En vidéo, face au Covid l’industrie de la mode se mobilise
La dictature du calendrier
Les marques sont pourtant très nombreuses à s’inscrire dans une démarche plus responsable, sans passer par la case «tirer le rideau».
En effet, le tableau n’est pas si noir. On voit bien que tout le monde essaye d’aller dans le bon sens. On note juste que quelque chose les retient d’aller à fond : l’argent.
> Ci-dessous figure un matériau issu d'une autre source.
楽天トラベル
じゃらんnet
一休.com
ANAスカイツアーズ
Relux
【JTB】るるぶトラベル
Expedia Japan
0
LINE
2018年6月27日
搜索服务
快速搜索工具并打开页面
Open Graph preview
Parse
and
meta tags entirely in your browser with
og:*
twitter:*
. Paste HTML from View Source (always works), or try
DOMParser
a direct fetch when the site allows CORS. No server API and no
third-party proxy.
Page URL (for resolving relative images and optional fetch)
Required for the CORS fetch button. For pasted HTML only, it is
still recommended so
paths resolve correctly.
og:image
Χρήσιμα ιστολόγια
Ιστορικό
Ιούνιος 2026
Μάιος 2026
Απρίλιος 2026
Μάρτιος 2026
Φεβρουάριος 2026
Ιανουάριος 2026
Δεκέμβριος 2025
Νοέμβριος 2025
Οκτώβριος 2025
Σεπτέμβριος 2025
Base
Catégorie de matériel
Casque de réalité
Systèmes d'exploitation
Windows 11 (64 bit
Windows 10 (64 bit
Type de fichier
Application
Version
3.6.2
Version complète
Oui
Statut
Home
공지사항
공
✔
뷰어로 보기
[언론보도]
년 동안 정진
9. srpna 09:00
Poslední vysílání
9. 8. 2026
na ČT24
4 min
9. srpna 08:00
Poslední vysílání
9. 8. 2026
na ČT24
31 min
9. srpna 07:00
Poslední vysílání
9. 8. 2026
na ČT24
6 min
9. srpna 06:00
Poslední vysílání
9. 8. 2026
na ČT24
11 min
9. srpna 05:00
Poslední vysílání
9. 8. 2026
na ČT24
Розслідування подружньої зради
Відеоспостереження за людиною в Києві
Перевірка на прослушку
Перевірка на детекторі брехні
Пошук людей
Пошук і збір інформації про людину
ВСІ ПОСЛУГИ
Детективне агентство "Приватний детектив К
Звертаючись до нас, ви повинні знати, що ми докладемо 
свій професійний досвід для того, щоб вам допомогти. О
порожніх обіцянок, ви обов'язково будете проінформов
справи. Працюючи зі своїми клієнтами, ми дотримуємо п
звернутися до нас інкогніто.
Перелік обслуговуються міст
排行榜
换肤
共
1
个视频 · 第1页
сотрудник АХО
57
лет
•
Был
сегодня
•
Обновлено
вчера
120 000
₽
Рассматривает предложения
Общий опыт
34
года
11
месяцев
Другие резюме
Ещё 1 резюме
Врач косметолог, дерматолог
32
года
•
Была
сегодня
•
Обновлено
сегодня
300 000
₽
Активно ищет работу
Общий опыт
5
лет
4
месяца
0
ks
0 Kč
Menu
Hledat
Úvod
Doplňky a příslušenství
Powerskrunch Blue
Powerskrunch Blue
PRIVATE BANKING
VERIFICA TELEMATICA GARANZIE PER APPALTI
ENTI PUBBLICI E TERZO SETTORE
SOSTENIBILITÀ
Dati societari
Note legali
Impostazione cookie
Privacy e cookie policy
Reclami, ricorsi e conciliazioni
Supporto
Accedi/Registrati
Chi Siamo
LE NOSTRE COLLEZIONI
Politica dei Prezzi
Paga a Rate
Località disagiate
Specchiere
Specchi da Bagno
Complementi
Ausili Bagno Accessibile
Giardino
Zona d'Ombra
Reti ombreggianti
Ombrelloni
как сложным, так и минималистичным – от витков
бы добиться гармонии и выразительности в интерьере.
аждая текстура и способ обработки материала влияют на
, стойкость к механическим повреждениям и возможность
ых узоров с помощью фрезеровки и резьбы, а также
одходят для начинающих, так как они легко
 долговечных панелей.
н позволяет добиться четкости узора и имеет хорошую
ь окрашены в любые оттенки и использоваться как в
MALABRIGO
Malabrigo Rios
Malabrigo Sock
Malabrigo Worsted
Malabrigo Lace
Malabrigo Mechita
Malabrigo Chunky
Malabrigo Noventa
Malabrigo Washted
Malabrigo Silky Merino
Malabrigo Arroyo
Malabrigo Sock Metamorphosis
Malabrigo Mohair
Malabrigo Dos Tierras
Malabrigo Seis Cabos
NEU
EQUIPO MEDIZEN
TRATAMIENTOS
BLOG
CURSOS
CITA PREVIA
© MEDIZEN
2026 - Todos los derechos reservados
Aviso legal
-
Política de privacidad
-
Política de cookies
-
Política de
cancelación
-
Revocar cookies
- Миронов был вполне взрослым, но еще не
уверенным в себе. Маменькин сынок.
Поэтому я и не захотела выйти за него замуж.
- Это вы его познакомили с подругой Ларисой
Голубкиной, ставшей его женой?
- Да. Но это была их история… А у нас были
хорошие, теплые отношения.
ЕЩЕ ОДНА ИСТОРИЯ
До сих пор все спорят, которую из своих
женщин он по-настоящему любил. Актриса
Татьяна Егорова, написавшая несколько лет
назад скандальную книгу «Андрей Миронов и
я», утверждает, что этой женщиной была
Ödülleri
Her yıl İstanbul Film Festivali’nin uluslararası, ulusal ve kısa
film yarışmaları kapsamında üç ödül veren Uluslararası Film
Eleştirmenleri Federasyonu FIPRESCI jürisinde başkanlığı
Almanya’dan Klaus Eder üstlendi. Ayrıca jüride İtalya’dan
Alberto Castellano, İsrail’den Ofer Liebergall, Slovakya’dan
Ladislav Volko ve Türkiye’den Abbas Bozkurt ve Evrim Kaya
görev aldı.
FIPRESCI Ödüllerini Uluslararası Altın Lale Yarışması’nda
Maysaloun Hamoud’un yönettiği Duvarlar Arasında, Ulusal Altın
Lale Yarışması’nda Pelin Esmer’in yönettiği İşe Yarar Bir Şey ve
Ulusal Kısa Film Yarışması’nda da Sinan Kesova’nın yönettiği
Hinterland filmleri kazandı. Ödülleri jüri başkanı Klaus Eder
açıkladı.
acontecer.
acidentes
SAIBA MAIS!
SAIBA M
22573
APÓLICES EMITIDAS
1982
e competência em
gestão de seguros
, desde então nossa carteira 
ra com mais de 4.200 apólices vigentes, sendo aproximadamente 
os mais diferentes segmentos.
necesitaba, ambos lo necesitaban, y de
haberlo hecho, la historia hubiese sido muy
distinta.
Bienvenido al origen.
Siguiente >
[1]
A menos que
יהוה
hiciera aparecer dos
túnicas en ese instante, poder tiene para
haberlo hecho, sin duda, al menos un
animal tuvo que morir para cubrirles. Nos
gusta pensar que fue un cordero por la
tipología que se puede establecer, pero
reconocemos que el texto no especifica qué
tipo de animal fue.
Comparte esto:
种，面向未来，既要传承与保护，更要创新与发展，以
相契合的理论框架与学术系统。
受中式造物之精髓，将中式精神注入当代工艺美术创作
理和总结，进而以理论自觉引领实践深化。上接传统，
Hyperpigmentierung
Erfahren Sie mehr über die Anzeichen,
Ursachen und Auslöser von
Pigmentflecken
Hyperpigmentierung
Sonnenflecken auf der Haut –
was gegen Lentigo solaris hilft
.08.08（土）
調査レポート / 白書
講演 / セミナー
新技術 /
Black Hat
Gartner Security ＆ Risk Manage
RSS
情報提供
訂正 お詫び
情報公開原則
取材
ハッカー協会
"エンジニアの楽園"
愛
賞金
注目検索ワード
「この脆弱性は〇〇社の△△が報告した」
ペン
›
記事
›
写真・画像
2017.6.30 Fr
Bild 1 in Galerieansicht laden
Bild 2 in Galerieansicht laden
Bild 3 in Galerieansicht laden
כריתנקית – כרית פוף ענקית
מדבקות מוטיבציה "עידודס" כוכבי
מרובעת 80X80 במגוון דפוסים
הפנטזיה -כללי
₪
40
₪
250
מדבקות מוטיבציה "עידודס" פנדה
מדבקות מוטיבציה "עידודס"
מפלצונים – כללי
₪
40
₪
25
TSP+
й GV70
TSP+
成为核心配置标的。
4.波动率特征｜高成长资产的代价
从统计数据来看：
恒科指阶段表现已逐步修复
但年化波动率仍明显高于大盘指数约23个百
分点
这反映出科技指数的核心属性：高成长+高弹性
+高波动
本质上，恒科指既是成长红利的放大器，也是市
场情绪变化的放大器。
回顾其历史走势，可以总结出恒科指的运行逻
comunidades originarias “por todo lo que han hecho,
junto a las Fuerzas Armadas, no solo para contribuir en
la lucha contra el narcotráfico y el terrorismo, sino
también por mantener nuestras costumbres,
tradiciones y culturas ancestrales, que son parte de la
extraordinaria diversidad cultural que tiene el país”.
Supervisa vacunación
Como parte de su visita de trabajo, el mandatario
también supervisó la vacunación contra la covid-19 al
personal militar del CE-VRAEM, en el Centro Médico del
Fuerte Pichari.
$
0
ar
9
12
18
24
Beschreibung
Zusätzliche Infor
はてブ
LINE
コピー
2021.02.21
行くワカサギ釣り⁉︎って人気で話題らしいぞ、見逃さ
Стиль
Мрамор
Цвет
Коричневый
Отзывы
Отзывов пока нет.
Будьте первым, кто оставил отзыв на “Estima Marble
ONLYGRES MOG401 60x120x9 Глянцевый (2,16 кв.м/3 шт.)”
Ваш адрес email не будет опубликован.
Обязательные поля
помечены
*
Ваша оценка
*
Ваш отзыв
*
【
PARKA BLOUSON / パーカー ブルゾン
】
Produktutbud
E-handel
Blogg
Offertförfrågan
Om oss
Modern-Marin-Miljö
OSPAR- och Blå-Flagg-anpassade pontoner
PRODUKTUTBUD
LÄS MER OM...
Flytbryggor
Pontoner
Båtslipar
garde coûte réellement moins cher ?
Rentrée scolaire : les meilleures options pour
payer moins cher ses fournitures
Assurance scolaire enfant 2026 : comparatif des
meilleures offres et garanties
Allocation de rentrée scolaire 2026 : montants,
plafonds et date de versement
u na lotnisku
Pour beaucoup encore, le profit est antinomique à une démarche écologique… C’est dommage. Pourquoi toujours faire plus ? Développer des produits qui ne servent à rien ? Faire des collaborations avec de grosses stars qui ne ressemblent pas à l’ADN de la marque ? La mode est un métier d’insatisfaits qui se sentent obligés d’être à la quête du «toujours plus». Sans parler des tendances qui sont vraiment problématiques. On réfléchit la mode comme si tout le monde allait mourir demain et qu’il fallait tout faire très vite. Le it-bag, par exemple, est hyper dangereux. Pour éviter toute lassitude, on sort chaque saison de nouveaux modèles. Ne pourrait-on pas tout simplement envisager une pause pour repenser le système ?
Cette pause, vous l’avez faite en 2017 en stoppant le modèle économique classique de votre marque pour embrasser une mode décroissante. En quoi cela a-t-il consisté ?
Je ne voulais plus jouer le jeu du renouvellement à chaque saisonnalité. Quand j’ai pris cette décision, ma marque avait six ans. Elle commençait à être bien installée, le saut a été évidemment une grosse prise de risque. Du jour au lendemain, j’enlevais tout ce qui faisait mon chiffre d’affaires. Mais j’avais pour objectif de parler en direct à ma clientèle et de prendre le temps pour chaque modèle créé. Aujourd’hui, je n’ai plus aucun calendrier, il peut se passer deux ans et demi entre le moment où je conçois un sac et celui où il sort, contre six mois habituellement.
Le choix des matériaux m’a aussi compliqué la vie, le tout vegan n’était pas encore écolo, donc je continuais à faire du cuir tout en n’étant pas sécurisée sur les abominations faites sur les animaux, y compris en France. Mes clientes aussi ont changé, elles sont patientes et comprennent ma démarche. Le fait que je ne grossisse pas, pour certains cela signifie que je déteste l’argent. Ce n’est pas le cas, je pense simplement que l’on peut en faire moins. Je passe ma vie à être découragée, à avoir peur que mon entreprise ferme, de perdre mon nom, mais j’ai des convictions personnelles qui sont obligées de s’adapter à mes convictions professionnelles.
Comment voyez-vous l’avenir du milieu de la mode ?
Je suis de nature optimiste, j’ai bon espoir que le monde ouvre les yeux. Des avancées sont faites un peu partout. Le luxe fait de grandes annonces sur la découverte de nouveaux matériaux, mais le problème, c’est qu’il se les garde sous le coude. Notre devoir, c’est aussi d’être partageur quand on peut faire avancer les choses. Pour que la mode évolue vers la bonne direction, il faut que tous les métiers changent et que les jeunes créateurs aient le courage de s’écouter et de s’affranchir d’un entourage professionnel trop formaté.